Bottoms up, ladies: In a recent study done by the London School of Economics, researchers have concluded that the cleverest women are the heaviest drinkers.
An April 4 article in the Telegraph reported, “”Those with degrees are almost twice as likely to drink daily,”” and that “”women who achieved ‘medium’ or ‘high’ test marks as schoolgirls are up to 2.1 times more likely to drink daily as adults.””
The study also found that “”(a) similar link between educational attainment and alcohol consumption is seen among men, but the correlation is less strong.”” So that guy who’s drunk in class might actually be a genius, and that random girl passed out on the stairs could really be smarter than you, even if she looks really, really dumb at the moment.
But not all is cosmos and bubbly for the literate ladies. According to the Telegraph article, the report concludes: “”The more educated women are, the more likely … to report having problems due to their drinking patterns”” and that “”higher educated women were 1.7 times more likely to have a drinking problem.””
Trying to understand how it could be that the smartest girls drink the most might be like trying to solve differential equations after half a bottle of Jose Cuervo, but there are several reasons smart women drink more. And it’s not just to be able listen to the level of discourse at the average college party without retching.
According to the report, “”Reasons for the positive association of education and drinking behaviors may include: a more intensive social life that encourages alcohol intake; a greater engagement into traditionally male spheres of life, a greater social acceptability of alcohol use and abuse; more exposure to alcohol use during formative years; and greater postponement of childbearing and its responsibilities among the better educated.””

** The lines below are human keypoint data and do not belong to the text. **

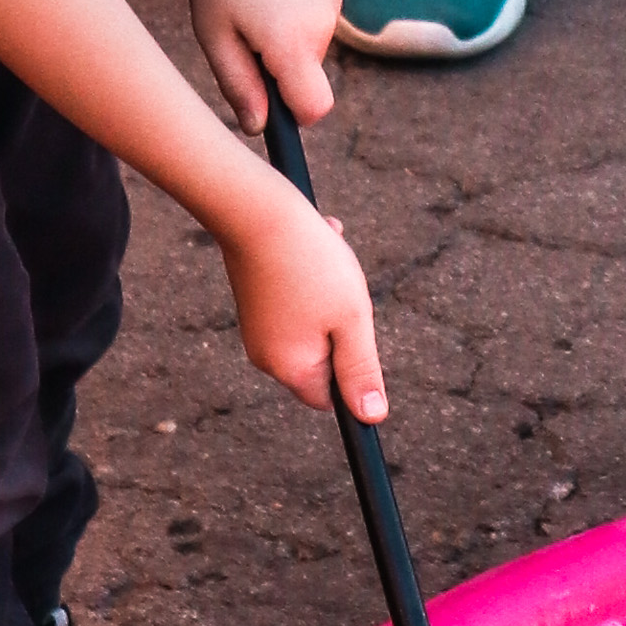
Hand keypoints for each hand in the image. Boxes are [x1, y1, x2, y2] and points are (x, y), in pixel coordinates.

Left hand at [193, 0, 342, 132]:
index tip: (267, 101)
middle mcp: (323, 28)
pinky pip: (311, 22)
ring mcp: (333, 5)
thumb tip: (258, 128)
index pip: (315, 109)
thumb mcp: (214, 32)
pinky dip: (290, 15)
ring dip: (280, 38)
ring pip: (307, 49)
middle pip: (305, 79)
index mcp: (292, 43)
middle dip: (276, 70)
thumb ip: (239, 85)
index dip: (293, 116)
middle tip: (238, 31)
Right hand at [224, 173, 387, 423]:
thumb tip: (371, 417)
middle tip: (339, 286)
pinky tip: (315, 242)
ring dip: (332, 291)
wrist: (254, 208)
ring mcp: (257, 327)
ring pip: (315, 321)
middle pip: (324, 355)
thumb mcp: (351, 320)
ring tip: (325, 256)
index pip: (330, 397)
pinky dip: (313, 275)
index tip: (356, 327)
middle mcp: (266, 355)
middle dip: (343, 321)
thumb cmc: (309, 264)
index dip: (351, 369)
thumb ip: (361, 370)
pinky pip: (298, 298)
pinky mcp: (254, 300)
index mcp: (290, 369)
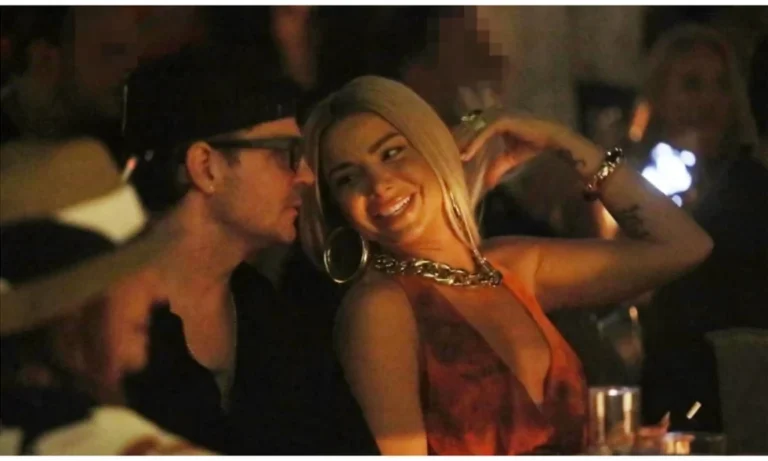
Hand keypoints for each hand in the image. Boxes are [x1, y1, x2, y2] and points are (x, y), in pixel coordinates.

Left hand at [453, 110, 601, 189]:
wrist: (552, 139)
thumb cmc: (532, 144)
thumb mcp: (510, 158)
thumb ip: (497, 167)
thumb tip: (487, 184)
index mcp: (493, 118)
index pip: (471, 127)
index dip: (460, 140)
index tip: (449, 154)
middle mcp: (494, 113)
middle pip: (469, 126)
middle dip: (457, 141)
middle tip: (443, 157)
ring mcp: (499, 114)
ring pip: (474, 128)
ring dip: (463, 143)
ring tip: (453, 158)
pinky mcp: (505, 118)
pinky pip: (485, 131)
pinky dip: (475, 143)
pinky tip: (466, 155)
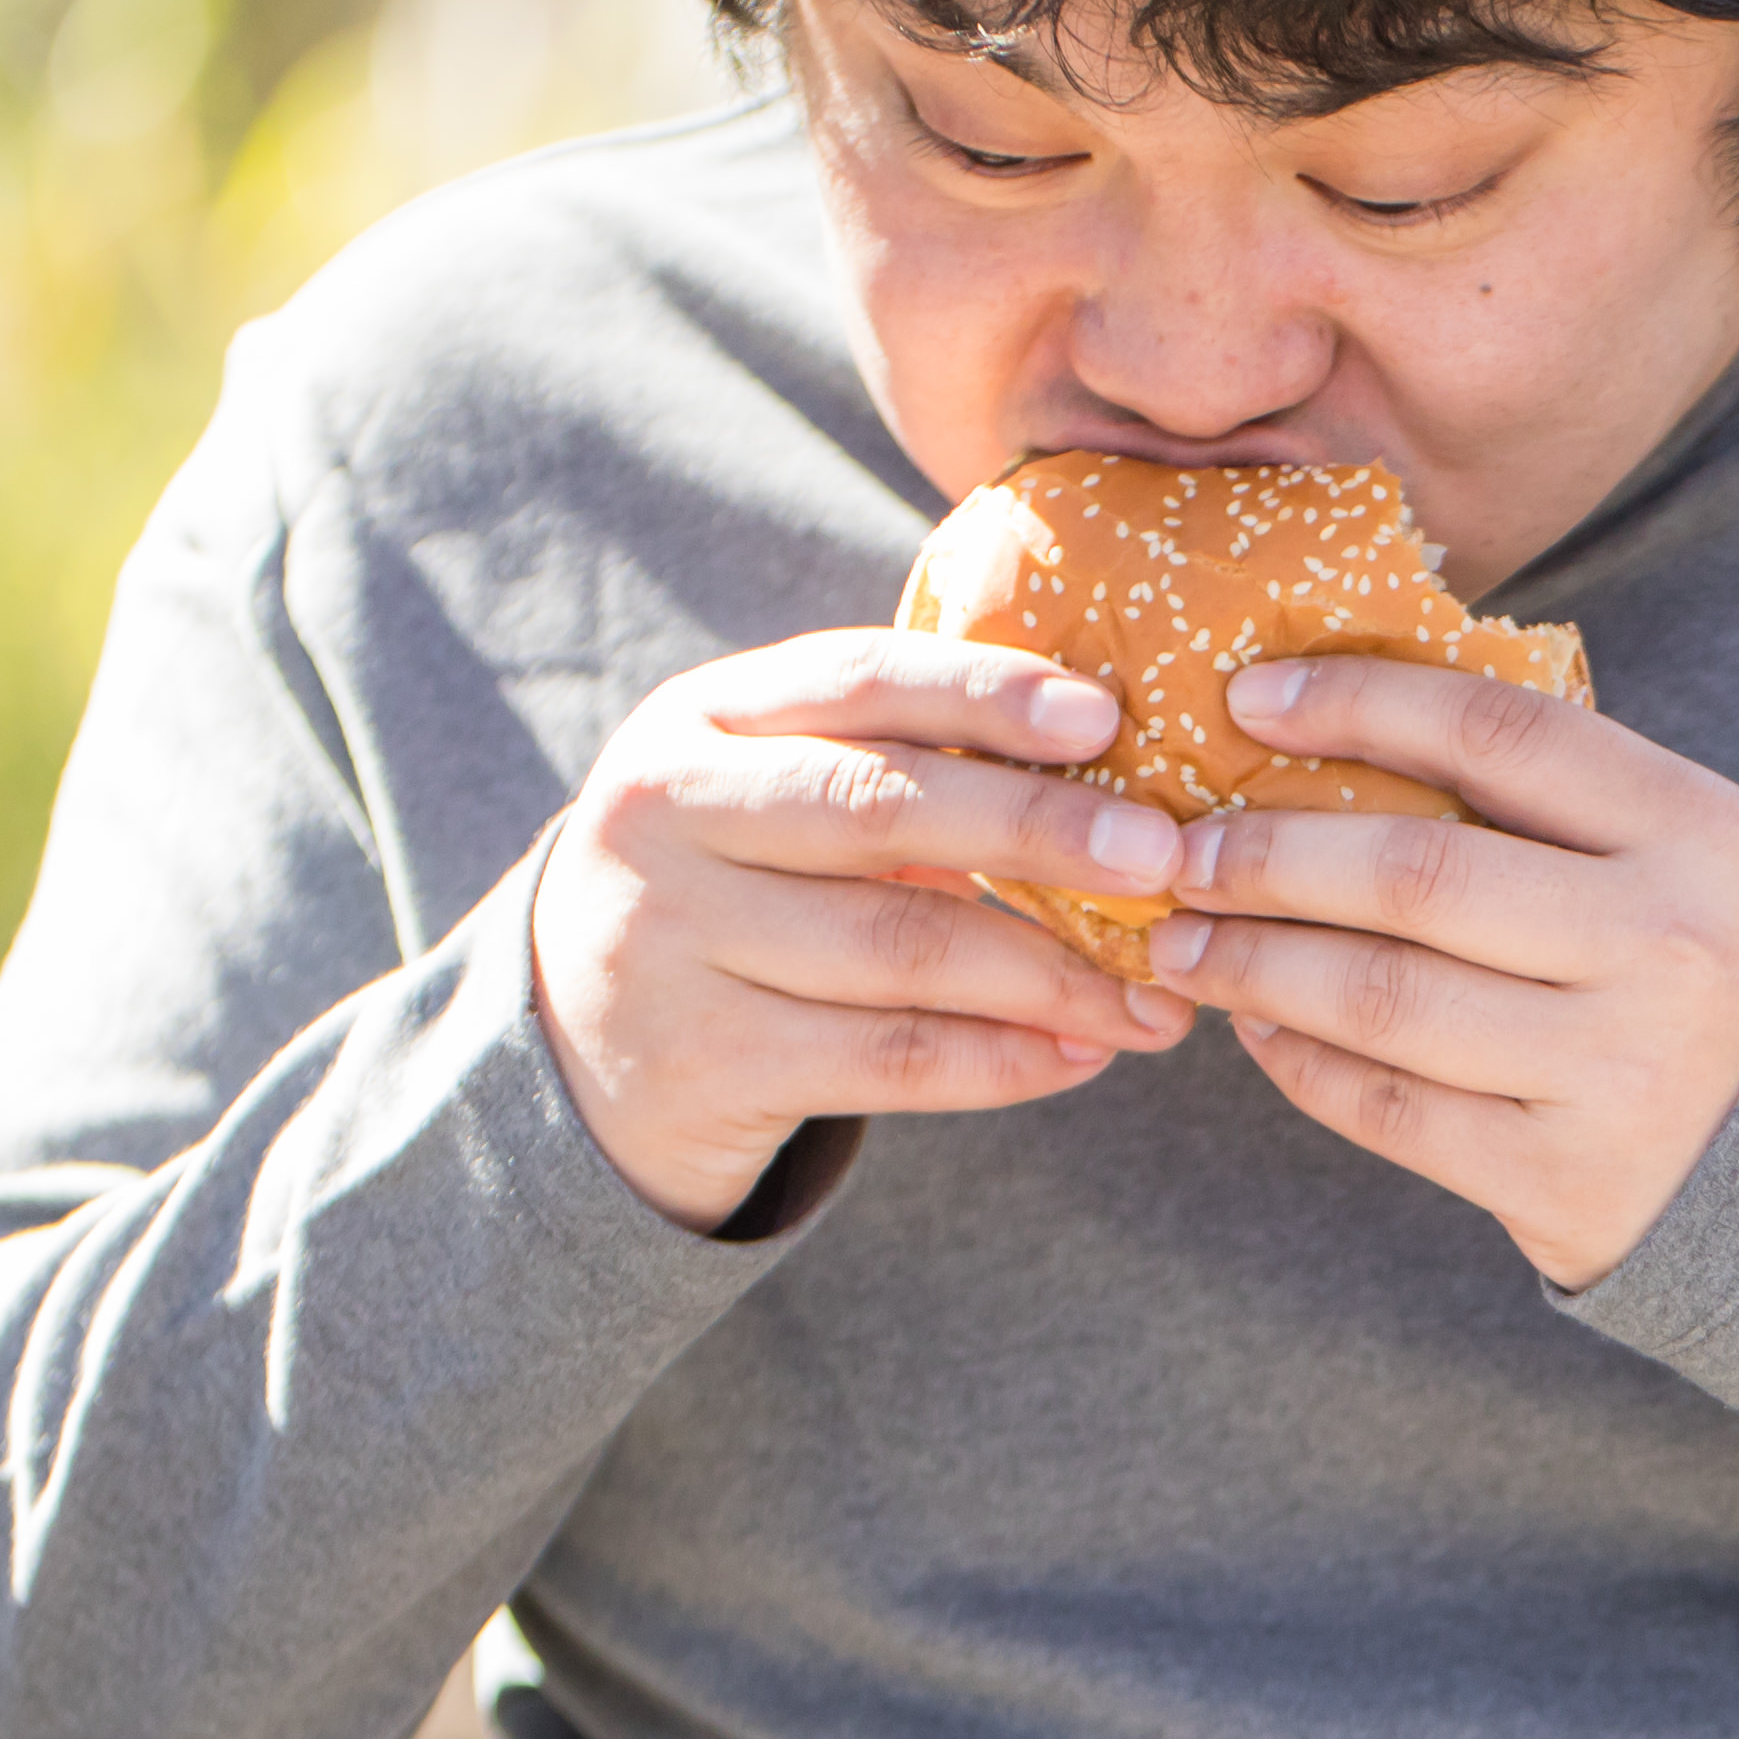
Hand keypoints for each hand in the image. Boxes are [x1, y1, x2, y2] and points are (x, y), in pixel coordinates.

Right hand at [528, 630, 1196, 1231]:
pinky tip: (1085, 1053)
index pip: (856, 679)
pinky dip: (1006, 1059)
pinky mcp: (703, 1058)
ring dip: (1054, 973)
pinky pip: (892, 1058)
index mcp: (701, 720)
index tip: (1103, 718)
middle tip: (1168, 859)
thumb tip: (1113, 762)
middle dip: (1041, 830)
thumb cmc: (733, 892)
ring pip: (903, 947)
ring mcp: (672, 939)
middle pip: (883, 808)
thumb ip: (896, 765)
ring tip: (1157, 992)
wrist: (570, 1046)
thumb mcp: (770, 797)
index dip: (984, 692)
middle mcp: (668, 814)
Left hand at [1135, 657, 1738, 1286]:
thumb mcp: (1701, 851)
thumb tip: (1337, 723)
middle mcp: (1668, 950)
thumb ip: (1564, 794)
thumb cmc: (1730, 971)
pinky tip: (1263, 1029)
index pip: (1499, 733)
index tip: (1249, 699)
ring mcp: (1618, 1074)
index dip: (1358, 701)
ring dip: (1255, 963)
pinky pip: (1391, 1110)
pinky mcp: (1569, 1182)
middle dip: (1268, 853)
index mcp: (1706, 835)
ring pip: (1380, 999)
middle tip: (1182, 847)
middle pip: (1415, 873)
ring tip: (1185, 942)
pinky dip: (1303, 1063)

The researchers continued, “”People with higher qualifications have more disposable income,”” implying smart women have more money to burn on $4-a-bottle Belgian beer with a 9 percent alcohol by volume versus the 3 percent of the poor man’s Keystone.

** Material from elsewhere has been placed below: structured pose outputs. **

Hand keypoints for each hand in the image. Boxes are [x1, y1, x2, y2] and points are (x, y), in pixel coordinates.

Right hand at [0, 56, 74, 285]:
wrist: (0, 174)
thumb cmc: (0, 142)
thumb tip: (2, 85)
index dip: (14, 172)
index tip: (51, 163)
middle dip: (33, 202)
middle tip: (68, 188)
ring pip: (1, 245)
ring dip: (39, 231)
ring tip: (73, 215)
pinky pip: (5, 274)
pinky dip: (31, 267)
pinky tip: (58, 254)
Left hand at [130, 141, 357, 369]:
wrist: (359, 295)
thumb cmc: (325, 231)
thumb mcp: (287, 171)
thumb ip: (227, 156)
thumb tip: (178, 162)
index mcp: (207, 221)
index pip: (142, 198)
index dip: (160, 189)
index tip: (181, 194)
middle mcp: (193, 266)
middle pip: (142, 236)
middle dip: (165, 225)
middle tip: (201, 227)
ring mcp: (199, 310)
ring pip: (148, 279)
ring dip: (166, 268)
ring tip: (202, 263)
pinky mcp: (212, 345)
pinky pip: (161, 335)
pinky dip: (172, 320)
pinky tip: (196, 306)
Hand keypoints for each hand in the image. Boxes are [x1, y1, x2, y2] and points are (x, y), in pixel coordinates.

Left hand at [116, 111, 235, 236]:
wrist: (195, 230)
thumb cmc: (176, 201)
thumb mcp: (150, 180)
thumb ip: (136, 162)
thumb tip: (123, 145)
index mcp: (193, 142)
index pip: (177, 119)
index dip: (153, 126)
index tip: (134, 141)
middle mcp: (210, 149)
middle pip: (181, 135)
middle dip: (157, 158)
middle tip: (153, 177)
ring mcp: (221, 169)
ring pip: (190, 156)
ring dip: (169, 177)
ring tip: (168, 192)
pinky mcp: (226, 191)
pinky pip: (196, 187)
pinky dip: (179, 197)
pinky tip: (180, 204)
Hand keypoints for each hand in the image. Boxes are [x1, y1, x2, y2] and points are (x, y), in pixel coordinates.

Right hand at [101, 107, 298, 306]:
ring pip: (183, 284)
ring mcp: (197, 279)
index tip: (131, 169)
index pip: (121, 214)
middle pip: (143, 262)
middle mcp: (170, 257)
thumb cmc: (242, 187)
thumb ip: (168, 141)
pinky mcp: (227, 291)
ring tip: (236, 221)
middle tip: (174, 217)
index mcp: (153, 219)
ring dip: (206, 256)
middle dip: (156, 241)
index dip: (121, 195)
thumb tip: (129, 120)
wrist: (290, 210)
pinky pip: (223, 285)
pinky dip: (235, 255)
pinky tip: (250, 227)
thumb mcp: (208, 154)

What the researchers do not seem to consider, however, is the increasing significance of drinking as a sign of feminine control.
Gender roles have changed drastically in the last thirty years, and researchers may be seeing women’s last gulp at equality.
In a 2008 article in New York Magazine, Alex Morris concluded that women are not drinking more to lose control but to assert it: “”A woman exerting her power by making herself incapacitated does not read as a disjunction. Control — and the decision of when and how to lose it — is the point.””
Morris wrote, “”My point here is that the closing of the gender gap isn’t about men needing to compete with men or wanting to feel like men. It’s about women going after the things they want, and feeling that alcohol, variously, can help them. If men come into the picture at all, it’s only because what women sometimes want is sex, the final frontier of gender equality, and the socially sanctified follies of alcohol set the stage perfectly for the type of sex women may want but fear is unacceptable to seek.””
The fact that women are drinking more is not, when considered alone, particularly concerning, but the fact that women are having more problems with drinking is. In 2005, more than 55 percent of the students on college campuses who met the clinical description of alcoholism were women.
The researchers of the London Sschool of Economics study are correct that cultural changes are factors in this tipsy trend and that well-educated women may drink more because they have children later, have more disposable income or work in a male-dominated field in which their co-workers drink. But Morris’ point is a strong one: women aren’t drinking because of men.
So why are women drinking more, and why are more well-educated women having problems with alcoholism? This might be explained through the possibility that these women are more aware of the problems than their lower-scoring counterparts. More likely, however, is that women are drinking more because it is the last culturally acceptable way to lose control.
—Anna Swenson is a sophomore majoring in English.